La commissaire adjointe a conclu ce qui suit :

  • Le Commissariat a un rôle de premier plan à jouer quand il s'agit de déterminer si les organisations qui sont assujetties à la Loirespectent celle-ci et de sensibiliser celles-ci à leurs obligations et le public à ses droits en vertu de la Loi. De plus, les plaintes qui nous occupent soulèvent des questions susceptibles de créer des précédents. Pour ces raisons, la commissaire adjointe a refusé d'exercer le pouvoir discrétionnaire que lui confère le paragraphe 13(2) de la Loi de ne pas instruire les plaintes de ce genre.
  • La Loi ne limite pas la définition de l'expression « renseignement personnel » aux renseignements enregistrés. Elle définit clairement les renseignements personnels de manière à inclure tout renseignement concernant un individu identifiable. La commissaire adjointe a par conséquent conclu que les caméras recueillent effectivement des renseignements personnels sur les employés et ont servi dans le cas qui nous occupe à recueillir des renseignements personnels concernant les plaignants, soit que ceux-ci quittaient la cour de triage pendant les heures de travail.
  • Il n'y a aucun doute ici que l'utilisation courante des caméras dans le but de renforcer la sécurité sur les lieux de travail est appropriée, conformément au paragraphe 5(3) de la Loi. Les caméras ont été installées à la suite d'une analyse des risques, et leur utilisation avait l'appui du syndicat comme de la direction.
  • En ce qui concerne le bien-fondé d'utiliser les caméras dans les circonstances entourant les plaintes, la commissaire adjointe a signalé que l'entreprise n'a présenté aucune preuve à l'effet que les absences non autorisées du lieu de travail constituaient un problème persistant chez les plaignants ou, quant à cela, chez d'autres employés. L'entreprise n'a produit aucune preuve à l'égard d'autres efforts, moins envahissants, qu'elle ait déployés pour faire échec au problème des absences non autorisées. Elle a conclu qu'une personne raisonnable ne jugerait pas acceptable l'utilisation de caméras pour traiter un problème de productivité au travail. Cette utilisation contrevenait donc au paragraphe 5(3) de la Loi.
  • Lorsqu'un employeur a des motifs de croire que le lien de confiance a été rompu, il peut entreprendre la collecte de renseignements dans le but de faire enquête à cet égard sans le consentement de l'intéressé. Or, les seules preuves que l'entreprise a présentées à l'effet d'un bris possible du lien de confiance est le fait que les employés en question avaient pris place à bord d'un véhicule privé.

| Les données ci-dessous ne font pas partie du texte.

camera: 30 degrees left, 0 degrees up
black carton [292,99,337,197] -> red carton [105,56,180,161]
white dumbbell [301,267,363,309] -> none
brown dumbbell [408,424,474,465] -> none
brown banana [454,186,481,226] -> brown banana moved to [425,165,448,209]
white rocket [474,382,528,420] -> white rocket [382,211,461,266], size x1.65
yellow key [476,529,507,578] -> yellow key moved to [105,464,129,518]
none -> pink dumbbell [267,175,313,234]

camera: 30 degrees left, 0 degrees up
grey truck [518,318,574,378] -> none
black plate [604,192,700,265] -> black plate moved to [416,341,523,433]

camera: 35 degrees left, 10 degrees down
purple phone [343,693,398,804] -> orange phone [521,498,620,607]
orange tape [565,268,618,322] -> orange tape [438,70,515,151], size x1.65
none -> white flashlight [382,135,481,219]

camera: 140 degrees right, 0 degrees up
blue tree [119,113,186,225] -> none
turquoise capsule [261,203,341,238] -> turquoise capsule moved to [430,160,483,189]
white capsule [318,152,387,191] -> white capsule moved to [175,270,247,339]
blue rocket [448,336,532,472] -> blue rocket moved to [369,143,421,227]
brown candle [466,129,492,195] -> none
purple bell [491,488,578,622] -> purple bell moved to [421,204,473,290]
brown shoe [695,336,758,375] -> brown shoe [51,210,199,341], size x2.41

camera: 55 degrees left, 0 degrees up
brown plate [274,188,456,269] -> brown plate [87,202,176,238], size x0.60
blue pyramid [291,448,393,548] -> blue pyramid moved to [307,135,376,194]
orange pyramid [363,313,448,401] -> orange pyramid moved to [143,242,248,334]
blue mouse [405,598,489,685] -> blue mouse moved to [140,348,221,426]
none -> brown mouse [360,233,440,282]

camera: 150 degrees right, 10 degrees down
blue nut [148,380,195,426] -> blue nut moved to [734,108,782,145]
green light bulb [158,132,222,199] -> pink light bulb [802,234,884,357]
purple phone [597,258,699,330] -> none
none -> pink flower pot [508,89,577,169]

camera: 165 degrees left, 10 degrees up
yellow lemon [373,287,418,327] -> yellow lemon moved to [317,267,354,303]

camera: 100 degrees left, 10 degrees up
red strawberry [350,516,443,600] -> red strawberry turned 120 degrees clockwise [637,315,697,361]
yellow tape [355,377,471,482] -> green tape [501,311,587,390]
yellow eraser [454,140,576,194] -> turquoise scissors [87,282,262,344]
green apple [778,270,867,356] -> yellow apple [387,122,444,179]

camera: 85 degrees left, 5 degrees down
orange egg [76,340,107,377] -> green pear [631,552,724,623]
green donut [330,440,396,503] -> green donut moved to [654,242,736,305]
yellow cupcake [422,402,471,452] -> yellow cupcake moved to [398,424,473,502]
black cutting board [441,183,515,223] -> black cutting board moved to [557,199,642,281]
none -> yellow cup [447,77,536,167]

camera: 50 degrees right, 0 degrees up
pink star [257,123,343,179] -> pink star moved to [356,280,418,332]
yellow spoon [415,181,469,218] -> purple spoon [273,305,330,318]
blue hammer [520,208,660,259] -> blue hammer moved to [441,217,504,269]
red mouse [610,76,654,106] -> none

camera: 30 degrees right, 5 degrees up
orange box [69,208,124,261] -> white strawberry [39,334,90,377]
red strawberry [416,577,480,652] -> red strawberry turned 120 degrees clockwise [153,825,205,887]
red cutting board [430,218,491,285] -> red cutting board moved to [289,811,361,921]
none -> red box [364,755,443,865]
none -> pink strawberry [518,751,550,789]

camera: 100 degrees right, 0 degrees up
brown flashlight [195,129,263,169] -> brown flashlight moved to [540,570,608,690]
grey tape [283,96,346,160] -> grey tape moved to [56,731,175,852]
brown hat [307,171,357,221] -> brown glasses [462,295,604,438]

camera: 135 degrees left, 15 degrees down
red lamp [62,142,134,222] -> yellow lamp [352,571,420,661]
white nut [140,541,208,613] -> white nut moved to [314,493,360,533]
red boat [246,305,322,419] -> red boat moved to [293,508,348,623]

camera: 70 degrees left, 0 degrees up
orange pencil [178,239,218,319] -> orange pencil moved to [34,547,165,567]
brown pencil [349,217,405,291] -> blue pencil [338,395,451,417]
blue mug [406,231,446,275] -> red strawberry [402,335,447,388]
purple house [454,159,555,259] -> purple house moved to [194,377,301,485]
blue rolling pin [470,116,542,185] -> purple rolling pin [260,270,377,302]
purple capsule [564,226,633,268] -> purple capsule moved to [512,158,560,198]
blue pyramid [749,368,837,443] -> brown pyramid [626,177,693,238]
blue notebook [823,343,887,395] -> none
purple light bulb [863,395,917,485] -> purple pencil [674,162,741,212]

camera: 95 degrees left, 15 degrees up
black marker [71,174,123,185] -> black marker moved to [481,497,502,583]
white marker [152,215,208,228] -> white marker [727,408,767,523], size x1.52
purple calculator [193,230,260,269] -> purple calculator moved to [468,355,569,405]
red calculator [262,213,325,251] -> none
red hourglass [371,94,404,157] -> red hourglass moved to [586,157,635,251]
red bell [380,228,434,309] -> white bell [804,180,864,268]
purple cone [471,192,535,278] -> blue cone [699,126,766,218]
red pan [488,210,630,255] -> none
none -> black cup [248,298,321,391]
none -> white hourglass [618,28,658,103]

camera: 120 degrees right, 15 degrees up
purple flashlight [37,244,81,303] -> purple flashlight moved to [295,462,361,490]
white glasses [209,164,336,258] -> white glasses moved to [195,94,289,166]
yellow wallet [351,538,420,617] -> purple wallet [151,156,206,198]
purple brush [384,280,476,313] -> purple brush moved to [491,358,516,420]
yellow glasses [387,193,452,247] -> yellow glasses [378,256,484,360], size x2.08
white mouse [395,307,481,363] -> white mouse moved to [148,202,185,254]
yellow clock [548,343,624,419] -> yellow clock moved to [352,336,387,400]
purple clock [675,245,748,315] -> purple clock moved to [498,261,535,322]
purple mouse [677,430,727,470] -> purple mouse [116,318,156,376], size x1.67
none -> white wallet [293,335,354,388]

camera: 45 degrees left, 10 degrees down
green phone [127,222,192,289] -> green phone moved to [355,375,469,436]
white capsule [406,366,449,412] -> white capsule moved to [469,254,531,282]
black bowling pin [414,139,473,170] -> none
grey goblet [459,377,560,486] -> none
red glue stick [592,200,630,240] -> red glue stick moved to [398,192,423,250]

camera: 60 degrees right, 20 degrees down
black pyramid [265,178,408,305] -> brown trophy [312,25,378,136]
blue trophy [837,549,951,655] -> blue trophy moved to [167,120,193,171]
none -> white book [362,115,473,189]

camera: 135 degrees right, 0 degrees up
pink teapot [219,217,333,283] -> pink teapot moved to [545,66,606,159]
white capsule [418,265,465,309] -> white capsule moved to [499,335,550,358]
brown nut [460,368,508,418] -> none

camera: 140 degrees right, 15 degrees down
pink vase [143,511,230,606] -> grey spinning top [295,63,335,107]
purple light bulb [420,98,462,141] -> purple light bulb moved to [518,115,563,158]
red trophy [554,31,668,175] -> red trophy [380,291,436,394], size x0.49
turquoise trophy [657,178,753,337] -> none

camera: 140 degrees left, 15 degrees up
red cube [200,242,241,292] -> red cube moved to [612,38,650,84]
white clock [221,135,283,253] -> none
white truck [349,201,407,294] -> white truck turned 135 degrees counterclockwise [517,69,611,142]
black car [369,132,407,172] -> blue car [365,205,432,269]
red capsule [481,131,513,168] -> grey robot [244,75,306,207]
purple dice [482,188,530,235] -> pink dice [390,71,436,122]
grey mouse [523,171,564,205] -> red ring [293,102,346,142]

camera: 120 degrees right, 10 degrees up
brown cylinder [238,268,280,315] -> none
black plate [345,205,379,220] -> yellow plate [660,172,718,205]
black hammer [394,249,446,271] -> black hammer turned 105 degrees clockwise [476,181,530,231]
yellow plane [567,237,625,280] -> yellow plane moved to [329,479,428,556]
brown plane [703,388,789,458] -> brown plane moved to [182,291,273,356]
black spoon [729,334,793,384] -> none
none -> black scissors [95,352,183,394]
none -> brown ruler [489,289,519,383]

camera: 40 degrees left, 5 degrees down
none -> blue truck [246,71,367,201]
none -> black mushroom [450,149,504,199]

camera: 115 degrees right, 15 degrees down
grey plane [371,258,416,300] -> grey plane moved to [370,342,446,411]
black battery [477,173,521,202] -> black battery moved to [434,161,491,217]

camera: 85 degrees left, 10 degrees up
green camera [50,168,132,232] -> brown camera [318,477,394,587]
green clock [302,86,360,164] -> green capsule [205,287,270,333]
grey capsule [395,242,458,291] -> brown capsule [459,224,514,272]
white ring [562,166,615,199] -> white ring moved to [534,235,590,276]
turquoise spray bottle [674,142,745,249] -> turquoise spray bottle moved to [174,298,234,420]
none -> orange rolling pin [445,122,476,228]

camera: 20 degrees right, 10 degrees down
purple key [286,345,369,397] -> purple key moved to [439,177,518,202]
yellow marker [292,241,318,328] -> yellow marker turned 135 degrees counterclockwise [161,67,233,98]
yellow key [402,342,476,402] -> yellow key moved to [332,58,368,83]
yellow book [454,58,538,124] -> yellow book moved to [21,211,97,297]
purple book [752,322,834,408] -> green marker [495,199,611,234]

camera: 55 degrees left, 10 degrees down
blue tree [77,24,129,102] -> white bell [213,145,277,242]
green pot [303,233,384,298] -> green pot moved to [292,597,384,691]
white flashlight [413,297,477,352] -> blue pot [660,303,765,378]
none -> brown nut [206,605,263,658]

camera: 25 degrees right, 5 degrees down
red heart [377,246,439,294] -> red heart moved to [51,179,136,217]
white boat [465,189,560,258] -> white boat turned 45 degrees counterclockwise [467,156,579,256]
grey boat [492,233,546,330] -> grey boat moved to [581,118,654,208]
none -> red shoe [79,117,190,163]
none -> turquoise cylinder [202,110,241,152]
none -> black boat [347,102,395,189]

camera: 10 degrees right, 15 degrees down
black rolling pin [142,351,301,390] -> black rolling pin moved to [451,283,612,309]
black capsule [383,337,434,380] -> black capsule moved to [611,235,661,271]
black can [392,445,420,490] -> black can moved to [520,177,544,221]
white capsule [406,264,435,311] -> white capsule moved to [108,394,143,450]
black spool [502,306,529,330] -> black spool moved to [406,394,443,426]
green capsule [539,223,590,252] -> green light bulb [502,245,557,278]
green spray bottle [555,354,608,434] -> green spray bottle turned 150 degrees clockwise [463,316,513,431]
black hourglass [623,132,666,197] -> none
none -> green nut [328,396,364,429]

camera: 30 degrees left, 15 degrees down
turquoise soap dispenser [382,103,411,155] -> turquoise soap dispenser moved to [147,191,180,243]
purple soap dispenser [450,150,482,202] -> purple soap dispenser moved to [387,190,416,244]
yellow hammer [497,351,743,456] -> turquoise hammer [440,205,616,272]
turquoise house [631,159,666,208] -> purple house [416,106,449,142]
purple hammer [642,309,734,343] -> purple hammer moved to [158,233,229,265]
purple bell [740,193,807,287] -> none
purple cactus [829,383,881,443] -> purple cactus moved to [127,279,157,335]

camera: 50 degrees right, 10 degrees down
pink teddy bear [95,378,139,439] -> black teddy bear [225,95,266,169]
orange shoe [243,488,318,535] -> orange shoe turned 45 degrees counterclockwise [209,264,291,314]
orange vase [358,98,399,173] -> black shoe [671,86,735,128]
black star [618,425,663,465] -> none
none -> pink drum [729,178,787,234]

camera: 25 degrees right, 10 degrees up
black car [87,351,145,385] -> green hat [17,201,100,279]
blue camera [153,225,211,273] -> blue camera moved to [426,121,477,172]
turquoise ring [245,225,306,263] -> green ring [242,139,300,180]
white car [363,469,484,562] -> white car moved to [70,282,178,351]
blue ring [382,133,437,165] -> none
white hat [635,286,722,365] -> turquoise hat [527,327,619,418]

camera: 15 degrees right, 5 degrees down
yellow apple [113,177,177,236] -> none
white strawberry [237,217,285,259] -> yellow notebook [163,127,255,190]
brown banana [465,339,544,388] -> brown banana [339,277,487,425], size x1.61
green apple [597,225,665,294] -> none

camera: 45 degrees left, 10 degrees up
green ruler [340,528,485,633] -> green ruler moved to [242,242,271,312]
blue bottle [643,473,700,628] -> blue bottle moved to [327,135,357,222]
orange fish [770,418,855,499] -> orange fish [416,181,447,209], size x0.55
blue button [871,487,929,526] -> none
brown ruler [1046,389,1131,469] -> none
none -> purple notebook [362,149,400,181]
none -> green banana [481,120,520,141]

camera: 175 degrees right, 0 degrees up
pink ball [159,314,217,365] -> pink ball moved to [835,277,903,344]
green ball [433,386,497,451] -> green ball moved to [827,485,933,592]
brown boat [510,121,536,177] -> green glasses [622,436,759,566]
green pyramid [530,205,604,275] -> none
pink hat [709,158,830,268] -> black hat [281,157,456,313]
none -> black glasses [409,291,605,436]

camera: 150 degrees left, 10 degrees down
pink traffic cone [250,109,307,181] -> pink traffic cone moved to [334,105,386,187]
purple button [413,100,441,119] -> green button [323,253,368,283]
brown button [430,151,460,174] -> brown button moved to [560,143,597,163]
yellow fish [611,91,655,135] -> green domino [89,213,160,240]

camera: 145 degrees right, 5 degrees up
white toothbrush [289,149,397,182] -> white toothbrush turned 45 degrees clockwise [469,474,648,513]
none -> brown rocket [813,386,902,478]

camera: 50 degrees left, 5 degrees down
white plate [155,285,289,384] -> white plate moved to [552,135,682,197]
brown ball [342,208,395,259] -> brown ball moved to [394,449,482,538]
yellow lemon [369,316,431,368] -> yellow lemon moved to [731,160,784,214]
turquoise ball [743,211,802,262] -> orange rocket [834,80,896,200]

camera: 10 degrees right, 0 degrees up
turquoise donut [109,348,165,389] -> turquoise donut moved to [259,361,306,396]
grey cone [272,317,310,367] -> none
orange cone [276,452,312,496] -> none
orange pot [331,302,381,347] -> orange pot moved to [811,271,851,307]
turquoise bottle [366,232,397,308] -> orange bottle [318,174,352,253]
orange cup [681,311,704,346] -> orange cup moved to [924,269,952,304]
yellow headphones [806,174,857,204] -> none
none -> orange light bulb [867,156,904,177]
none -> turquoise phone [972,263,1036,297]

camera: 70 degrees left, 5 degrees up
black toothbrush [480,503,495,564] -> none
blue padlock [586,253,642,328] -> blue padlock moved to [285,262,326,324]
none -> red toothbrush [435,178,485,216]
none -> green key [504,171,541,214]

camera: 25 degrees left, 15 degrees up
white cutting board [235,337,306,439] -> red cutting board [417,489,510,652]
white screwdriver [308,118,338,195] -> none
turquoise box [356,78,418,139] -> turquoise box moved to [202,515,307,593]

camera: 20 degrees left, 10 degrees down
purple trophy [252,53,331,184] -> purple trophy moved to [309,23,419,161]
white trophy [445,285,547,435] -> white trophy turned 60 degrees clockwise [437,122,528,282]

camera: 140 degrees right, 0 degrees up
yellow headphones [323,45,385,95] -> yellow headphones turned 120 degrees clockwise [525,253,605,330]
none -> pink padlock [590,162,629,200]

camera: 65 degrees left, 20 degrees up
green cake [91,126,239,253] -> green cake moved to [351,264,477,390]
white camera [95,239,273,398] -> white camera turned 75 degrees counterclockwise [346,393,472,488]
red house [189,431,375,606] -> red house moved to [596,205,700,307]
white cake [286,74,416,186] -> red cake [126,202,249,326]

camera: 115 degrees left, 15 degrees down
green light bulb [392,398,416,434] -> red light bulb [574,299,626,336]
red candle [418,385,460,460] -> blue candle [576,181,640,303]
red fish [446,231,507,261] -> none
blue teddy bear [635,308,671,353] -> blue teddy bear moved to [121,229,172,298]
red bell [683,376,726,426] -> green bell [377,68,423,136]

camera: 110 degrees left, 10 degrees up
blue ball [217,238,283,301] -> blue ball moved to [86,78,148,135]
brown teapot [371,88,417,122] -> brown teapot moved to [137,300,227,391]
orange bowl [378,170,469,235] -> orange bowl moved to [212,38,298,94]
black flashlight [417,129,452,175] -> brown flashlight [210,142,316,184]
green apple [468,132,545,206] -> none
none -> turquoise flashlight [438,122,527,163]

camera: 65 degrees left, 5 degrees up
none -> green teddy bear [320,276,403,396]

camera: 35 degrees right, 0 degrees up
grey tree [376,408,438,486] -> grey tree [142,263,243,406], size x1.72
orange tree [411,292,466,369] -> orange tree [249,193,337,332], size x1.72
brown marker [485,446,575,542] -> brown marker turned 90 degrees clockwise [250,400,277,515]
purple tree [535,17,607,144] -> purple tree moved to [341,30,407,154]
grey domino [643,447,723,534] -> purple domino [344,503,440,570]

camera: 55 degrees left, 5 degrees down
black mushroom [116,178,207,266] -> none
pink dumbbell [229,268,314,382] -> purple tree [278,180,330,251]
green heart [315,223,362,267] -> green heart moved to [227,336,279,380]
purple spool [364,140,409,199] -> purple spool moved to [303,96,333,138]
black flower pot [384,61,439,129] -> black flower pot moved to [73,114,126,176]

L'entreprise a reconnu que les employés auraient pu quitter le lieu de travail avec l'autorisation de leur supérieur immédiat, et que le gestionnaire qui avait utilisé la caméra n'avait déterminé qu'après coup que les employés avaient quitté le lieu de travail sans autorisation. La commissaire adjointe a souligné que les caméras représentent une très grande ingérence dans la vie privée et que la décision d'utiliser celles-ci, même dans les circonstances énoncées à l'alinéa 7(1)b), doit être prise avec grande prudence et après mure réflexion. S'il existait un moyen moins envahissant d'obtenir le même résultat, celui-ci devrait être le premier recours.

Par conséquent, elle a conclu que les plaintes étaient fondées.

Autres considérations

La compagnie de chemin de fer a également soulevé la question de l'intention de la Loi. L'article de la Loi énonçant l'intention de celle-ci définit le contexte dans lequel la Loi vise l'établissement de règles régissant la collecte, l'utilisation et la communication de renseignements personnels. Il indique que nous vivons « dans une ère où la technologie facilite de plus en plus la circulation et l'échange de renseignements ». La commissaire adjointe a souligné que l'utilisation de caméras vidéo pour surveiller la productivité des employés ou pour gérer la relation employeur/employés aura un effet dévastateur sur le moral des employés si on n'y met pas des limites. Elle estime qu'il est essentiel de trouver un juste équilibre entre les droits à la protection de la vie privée de la personne, d'une part, et les besoins en information de l'organisation, d'autre part. À son avis, le cadre qui a été énoncé plus haut incarne cet équilibre.